=== The data ===

+ + + + +

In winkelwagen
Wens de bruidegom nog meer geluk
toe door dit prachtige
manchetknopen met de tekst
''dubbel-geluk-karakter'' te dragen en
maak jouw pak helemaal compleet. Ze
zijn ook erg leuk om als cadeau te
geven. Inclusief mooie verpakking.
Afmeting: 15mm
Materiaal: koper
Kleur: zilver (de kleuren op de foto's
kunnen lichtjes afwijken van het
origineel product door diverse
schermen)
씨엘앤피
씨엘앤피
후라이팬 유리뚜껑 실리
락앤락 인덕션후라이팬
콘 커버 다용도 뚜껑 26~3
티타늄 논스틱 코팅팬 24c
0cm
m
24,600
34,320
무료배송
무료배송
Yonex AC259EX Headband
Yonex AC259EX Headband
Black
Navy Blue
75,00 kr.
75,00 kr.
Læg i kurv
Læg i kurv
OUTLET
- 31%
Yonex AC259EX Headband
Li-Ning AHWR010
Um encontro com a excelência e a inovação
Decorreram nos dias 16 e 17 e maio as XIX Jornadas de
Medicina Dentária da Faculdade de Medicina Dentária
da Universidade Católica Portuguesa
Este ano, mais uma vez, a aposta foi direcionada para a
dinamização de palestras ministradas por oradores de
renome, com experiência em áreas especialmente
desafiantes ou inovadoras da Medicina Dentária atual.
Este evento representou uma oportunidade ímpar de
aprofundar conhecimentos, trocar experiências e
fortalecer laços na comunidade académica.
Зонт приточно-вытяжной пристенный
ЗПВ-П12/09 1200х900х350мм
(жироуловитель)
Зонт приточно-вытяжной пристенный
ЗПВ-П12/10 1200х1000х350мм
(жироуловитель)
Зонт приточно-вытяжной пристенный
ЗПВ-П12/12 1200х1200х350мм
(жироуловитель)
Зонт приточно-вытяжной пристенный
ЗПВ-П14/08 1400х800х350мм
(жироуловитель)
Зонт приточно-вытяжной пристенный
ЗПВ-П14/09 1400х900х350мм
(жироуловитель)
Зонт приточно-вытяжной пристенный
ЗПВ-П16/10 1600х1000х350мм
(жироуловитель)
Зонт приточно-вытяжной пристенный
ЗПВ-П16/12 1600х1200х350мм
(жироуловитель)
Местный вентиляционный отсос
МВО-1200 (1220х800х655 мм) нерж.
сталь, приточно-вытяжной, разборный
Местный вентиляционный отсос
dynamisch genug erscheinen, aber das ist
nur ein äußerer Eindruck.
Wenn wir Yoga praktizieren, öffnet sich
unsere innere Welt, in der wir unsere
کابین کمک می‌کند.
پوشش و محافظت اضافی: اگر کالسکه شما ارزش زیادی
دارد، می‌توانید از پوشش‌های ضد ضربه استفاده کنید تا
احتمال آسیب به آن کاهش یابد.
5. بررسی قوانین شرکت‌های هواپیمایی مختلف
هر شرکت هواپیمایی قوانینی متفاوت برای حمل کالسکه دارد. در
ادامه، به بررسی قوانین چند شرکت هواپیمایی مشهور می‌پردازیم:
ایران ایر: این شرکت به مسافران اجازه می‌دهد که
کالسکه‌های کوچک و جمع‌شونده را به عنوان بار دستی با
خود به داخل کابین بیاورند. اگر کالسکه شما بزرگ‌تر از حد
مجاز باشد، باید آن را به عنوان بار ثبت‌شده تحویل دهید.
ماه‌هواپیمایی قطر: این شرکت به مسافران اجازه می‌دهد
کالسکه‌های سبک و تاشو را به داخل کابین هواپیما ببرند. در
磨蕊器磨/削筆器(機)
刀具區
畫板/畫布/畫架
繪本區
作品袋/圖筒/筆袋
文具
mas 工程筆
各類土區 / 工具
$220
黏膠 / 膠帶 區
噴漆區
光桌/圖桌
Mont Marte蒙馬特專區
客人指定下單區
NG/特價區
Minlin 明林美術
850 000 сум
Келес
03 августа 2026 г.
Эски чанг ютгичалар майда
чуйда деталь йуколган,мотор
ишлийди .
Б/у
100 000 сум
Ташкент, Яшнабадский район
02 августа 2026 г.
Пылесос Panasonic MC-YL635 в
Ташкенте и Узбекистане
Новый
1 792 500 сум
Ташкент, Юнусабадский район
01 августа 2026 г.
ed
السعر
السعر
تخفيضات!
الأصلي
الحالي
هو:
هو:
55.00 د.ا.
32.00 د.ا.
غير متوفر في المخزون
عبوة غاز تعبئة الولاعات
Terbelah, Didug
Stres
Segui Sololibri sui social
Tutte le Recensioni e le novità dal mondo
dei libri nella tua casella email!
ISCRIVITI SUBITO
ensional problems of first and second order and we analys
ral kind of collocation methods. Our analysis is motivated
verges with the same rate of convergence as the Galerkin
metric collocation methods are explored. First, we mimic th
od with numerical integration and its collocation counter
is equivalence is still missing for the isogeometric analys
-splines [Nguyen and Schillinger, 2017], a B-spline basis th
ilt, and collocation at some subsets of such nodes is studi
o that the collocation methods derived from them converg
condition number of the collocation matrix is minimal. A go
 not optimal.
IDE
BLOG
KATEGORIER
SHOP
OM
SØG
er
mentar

+ + + + +

=== Task requirements ===
Copy the stretch of the entries above from the start through the line containing "Este evento representou", keeping every line unchanged.

=== Finished task ===
In winkelwagen
Wens de bruidegom nog meer geluk
toe door dit prachtige
manchetknopen met de tekst
''dubbel-geluk-karakter'' te dragen en
maak jouw pak helemaal compleet. Ze
zijn ook erg leuk om als cadeau te
geven. Inclusief mooie verpakking.
Afmeting: 15mm
Materiaal: koper
Kleur: zilver (de kleuren op de foto's
kunnen lichtjes afwijken van het
origineel product door diverse
schermen)
씨엘앤피
씨엘앤피
후라이팬 유리뚜껑 실리
락앤락 인덕션후라이팬
콘 커버 다용도 뚜껑 26~3
티타늄 논스틱 코팅팬 24c
0cm
m
24,600
34,320
무료배송
무료배송
Yonex AC259EX Headband
Yonex AC259EX Headband
Black
Navy Blue
75,00 kr.
75,00 kr.
Læg i kurv
Læg i kurv
OUTLET
- 31%
Yonex AC259EX Headband
Li-Ning AHWR010
Um encontro com a excelência e a inovação
Decorreram nos dias 16 e 17 e maio as XIX Jornadas de
Medicina Dentária da Faculdade de Medicina Dentária
da Universidade Católica Portuguesa
Este ano, mais uma vez, a aposta foi direcionada para a
dinamização de palestras ministradas por oradores de
renome, com experiência em áreas especialmente
desafiantes ou inovadoras da Medicina Dentária atual.
Este evento representou uma oportunidade ímpar de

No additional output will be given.